I had a long wait in Dr. Wyeth’s reception room that afternoon in July, as there were many patients ahead of me. Each time she came out and smilingly said “Next,” I scrutinized her to learn what manner of woman she was. I saw a tall, well-built, middle-aged woman, rather spare, of erect carriage, with a quick, nervous step. Her soft brown hair was ’wavy and streaked with gray; she had clear blue eyes and a fair skin with pink cheeks. Her face had a weary look, but her smile was kind, and I noted her long, white, capable-looking hands. Quietly distinctive in dress, she gave one the impression of being untrammelled by her clothing, yet by no means unmindful of her appearance—there were certain little touches that showed her feminine side, businesslike as was her manner. On the whole I approved of her. She seemed to have all the business capability of “Our Caddie” without her masculinity.
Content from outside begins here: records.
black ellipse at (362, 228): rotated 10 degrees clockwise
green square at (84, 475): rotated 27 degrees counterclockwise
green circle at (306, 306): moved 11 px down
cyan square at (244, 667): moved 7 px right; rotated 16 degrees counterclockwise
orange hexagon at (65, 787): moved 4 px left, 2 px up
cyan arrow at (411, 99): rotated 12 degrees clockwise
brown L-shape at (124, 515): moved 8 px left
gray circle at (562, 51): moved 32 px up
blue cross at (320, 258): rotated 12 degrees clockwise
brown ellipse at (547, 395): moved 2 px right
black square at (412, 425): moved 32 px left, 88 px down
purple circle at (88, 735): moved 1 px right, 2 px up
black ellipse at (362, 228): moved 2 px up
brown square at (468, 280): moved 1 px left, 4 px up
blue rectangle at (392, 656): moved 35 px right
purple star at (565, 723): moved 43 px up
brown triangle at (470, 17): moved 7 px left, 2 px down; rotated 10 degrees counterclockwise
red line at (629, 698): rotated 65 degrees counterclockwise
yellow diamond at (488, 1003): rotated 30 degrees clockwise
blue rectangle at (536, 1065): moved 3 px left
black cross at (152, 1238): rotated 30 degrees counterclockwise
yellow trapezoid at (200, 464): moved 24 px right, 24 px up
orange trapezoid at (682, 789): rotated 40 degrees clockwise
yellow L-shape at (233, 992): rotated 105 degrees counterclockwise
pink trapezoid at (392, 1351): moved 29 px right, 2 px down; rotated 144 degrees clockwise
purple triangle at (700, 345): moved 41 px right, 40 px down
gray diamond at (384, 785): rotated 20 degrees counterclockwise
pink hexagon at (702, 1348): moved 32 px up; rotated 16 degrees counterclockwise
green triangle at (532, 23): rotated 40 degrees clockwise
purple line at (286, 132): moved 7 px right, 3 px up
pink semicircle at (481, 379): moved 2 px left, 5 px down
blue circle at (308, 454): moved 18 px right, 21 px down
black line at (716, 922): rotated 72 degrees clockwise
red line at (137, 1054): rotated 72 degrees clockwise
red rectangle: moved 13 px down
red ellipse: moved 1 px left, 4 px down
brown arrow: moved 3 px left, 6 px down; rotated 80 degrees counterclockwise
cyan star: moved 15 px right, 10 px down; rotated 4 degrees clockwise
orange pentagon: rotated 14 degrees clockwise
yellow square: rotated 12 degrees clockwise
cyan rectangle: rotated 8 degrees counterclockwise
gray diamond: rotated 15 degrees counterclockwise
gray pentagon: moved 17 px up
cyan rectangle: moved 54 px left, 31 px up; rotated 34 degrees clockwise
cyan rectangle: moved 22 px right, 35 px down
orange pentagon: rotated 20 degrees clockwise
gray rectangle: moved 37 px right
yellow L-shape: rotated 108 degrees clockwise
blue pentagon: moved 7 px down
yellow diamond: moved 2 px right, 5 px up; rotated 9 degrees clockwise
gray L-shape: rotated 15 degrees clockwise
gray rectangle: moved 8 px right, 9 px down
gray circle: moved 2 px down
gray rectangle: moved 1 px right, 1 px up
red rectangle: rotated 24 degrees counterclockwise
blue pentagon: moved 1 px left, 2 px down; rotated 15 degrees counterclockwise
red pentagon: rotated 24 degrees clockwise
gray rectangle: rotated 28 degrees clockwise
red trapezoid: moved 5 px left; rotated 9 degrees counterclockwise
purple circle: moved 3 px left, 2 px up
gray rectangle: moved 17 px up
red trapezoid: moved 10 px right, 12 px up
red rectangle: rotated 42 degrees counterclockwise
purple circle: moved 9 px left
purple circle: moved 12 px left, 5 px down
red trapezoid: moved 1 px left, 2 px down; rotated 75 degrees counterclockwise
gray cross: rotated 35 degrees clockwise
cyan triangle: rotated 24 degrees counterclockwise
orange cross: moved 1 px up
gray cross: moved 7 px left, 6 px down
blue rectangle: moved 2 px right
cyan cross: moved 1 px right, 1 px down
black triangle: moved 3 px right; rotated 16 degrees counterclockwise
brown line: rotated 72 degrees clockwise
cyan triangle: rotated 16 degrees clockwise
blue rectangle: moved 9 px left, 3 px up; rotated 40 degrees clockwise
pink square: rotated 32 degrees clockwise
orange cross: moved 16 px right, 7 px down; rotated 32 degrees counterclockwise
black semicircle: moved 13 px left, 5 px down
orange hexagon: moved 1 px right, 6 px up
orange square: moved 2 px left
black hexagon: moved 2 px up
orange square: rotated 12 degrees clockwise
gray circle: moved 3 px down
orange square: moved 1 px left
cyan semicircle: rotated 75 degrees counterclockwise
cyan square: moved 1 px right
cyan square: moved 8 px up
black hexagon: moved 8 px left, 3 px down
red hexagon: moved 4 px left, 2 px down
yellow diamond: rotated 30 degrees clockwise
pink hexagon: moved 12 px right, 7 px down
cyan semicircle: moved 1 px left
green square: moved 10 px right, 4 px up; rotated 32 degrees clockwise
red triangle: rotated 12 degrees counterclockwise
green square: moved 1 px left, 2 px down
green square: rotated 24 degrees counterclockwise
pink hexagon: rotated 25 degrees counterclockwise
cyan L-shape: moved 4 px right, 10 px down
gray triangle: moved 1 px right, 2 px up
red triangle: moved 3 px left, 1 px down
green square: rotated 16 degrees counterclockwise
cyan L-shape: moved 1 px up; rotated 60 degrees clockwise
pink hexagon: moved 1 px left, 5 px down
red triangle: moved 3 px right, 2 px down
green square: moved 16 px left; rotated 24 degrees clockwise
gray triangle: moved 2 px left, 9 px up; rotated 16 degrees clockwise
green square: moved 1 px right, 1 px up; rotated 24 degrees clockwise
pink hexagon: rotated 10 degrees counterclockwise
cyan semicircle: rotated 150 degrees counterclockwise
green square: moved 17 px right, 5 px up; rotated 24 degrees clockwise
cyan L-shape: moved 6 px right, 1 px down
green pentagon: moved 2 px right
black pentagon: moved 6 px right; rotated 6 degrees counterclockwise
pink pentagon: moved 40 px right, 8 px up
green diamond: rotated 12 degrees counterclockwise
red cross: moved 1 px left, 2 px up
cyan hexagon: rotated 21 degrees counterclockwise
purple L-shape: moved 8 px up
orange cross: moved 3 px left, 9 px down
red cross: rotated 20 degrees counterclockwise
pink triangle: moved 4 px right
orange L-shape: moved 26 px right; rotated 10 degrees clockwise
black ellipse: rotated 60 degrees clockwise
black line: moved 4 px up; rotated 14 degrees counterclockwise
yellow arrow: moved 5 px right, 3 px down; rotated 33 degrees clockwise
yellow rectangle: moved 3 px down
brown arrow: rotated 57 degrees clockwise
I saw her surrounded by evidences of prosperity; heard her spoken of as a successful physician and a noble woman; and thought with admiration and wonder, “Will the time ever come when I shall be a real woman physician—established, successful, and as independent as is she?”

At length she ushered me into her private office, and our acquaintance progressed rapidly. We liked each other instantly; she urged me to come there; gave me sound advice; and prophesied advantages to us both should I come. Practically alone, so far as sister physicians were concerned, she craved one with whom she could affiliate, for although there were three other women physicians in the city, one was intemperate and impossible, one a “bluffer,” and the other, though bright and well-educated, was so lacking in self-confidence as to be of no practical help in consultation.

At the Doctor’s home that night I met her mother, who had one of the sweetest faces I ever saw; it was framed in brown ringlets which hung in a waterfall under her cap; her hair was less tinged with gray than was her daughter’s—a sweet-souled woman, hospitable, with a good word for everyone; a clinging nature that called out the protective instinct in all who met her. I saw that the numerous relatives of the Doctor’s leaned on her and looked to her as to an oracle, and that she lavishly spent herself for them. It was “Dr. Sue” here, and “Dr. Sue” there; and as I came to see more of her, I used to wish she could get away for a long holiday and forget that she had relatives or patients depending upon her. I have never known a life more beautifully and unselfishly lived than that of this noble woman—so resourceful, so ready, so full of reserve strength, even when worn and tired almost to the point of exhaustion.

The business proposition which the Doctor made was that I share her office, taking different office hours; pay the rent for a year, and receive, in turn, the benefit of her office furnishings and medical equipment. She would call me in consultation whenever she had an opportunity, and turn over her practice to me whenever she went away, as she would do in a few weeks, if I would come soon.